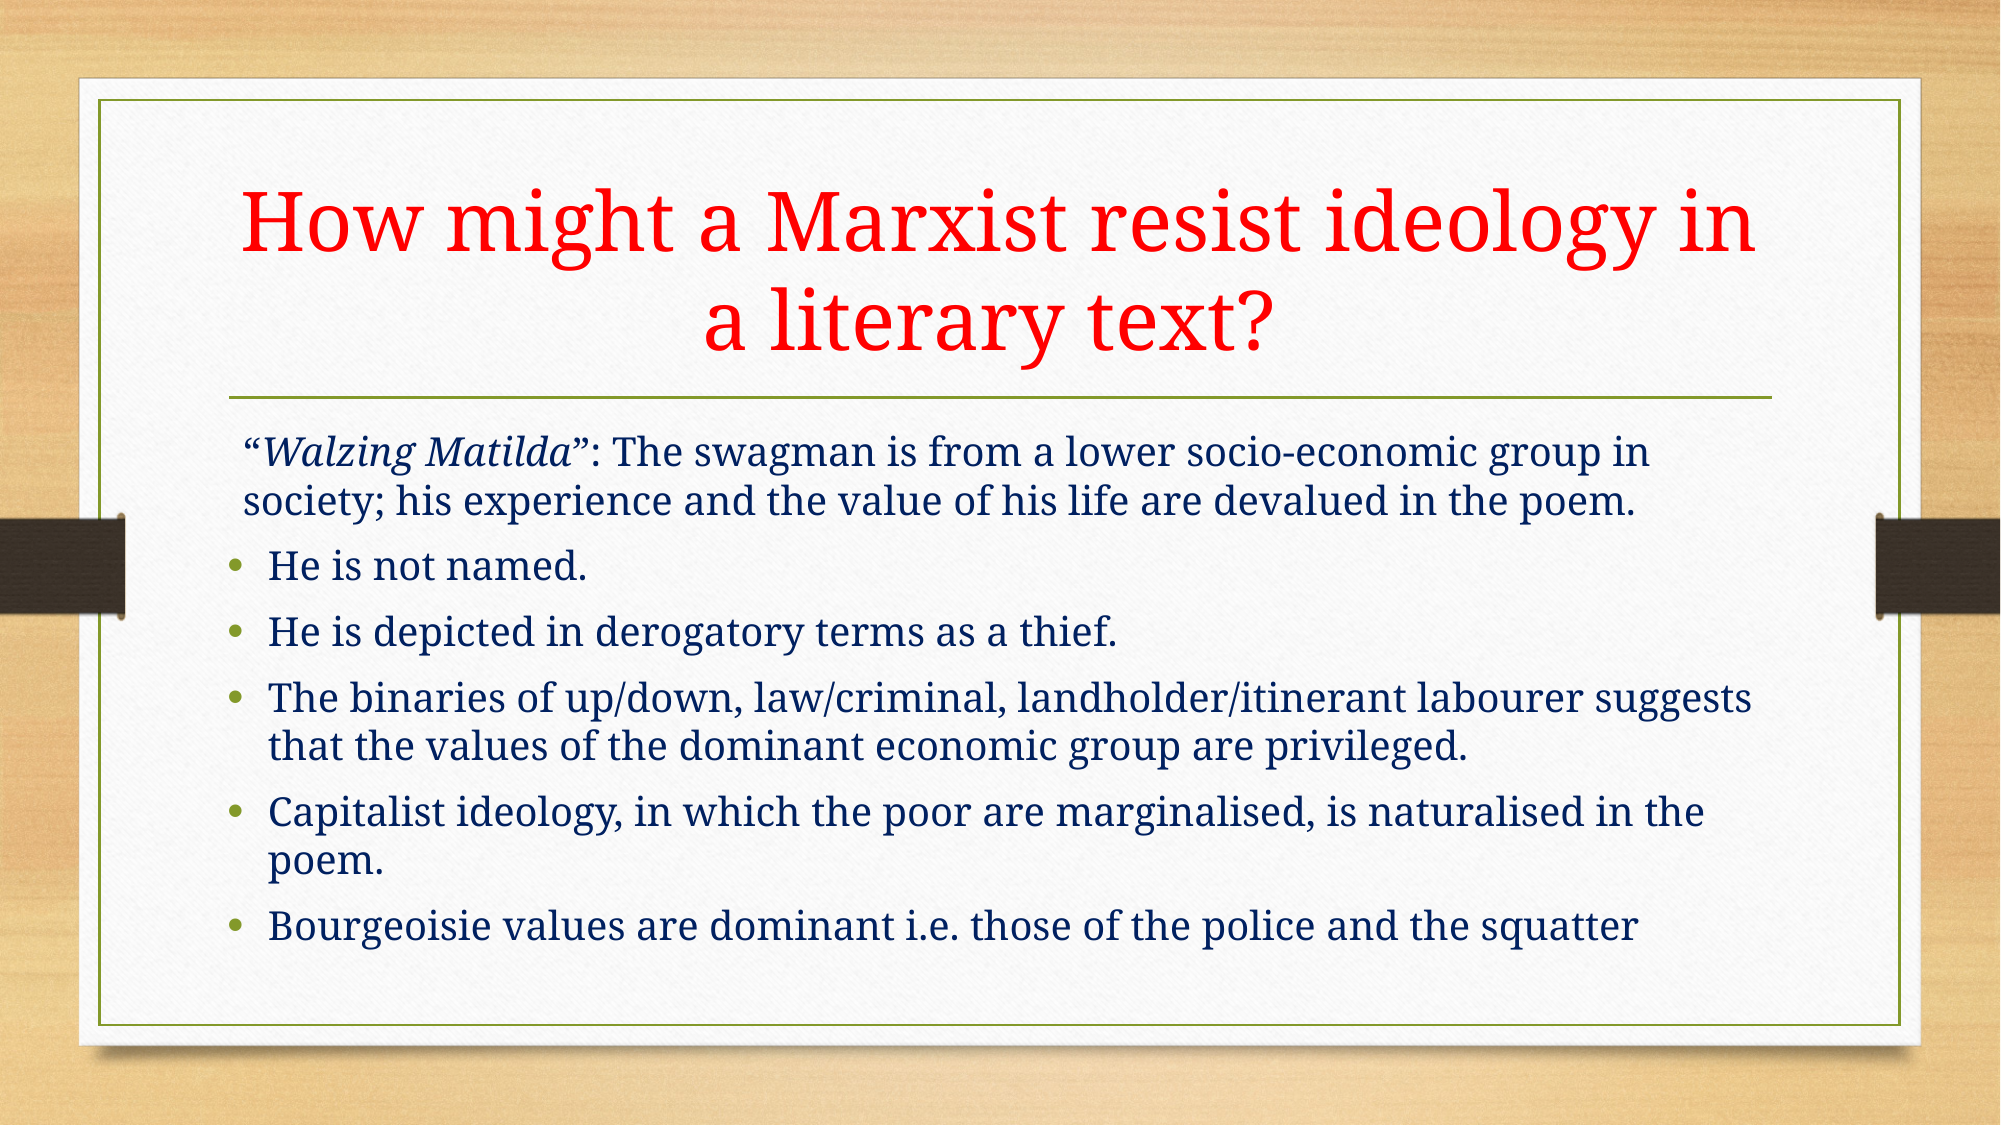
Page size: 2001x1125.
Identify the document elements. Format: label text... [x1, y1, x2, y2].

picture [0, 0, 2001, 1125]
title How might a Marxist resist ideology in a literary text? [212, 161, 1788, 375]
list “Walzing Matilda”: The swagman is from a lower socio-economic group in society; his experience and the value of his life are devalued in the poem. He is not named. He is depicted in derogatory terms as a thief. The binaries of up/down, law/criminal, landholder/itinerant labourer suggests that the values of the dominant economic group are privileged. Capitalist ideology, in which the poor are marginalised, is naturalised in the poem. Bourgeoisie values are dominant i.e. those of the police and the squatter [212, 419, 1788, 964]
· · ·
Copy the entries above verbatim. Pictures do not belong in the copy.

Page size: 2001x1125.
Identify the document elements. Format: label text... [x1, y1, x2, y2].

picture [0, 0, 2001, 1125]
title How might a Marxist resist ideology in a literary text? [212, 161, 1788, 375]
list “Walzing Matilda”: The swagman is from a lower socio-economic group in society; his experience and the value of his life are devalued in the poem. He is not named. He is depicted in derogatory terms as a thief. The binaries of up/down, law/criminal, landholder/itinerant labourer suggests that the values of the dominant economic group are privileged. Capitalist ideology, in which the poor are marginalised, is naturalised in the poem. Bourgeoisie values are dominant i.e. those of the police and the squatter [212, 419, 1788, 964]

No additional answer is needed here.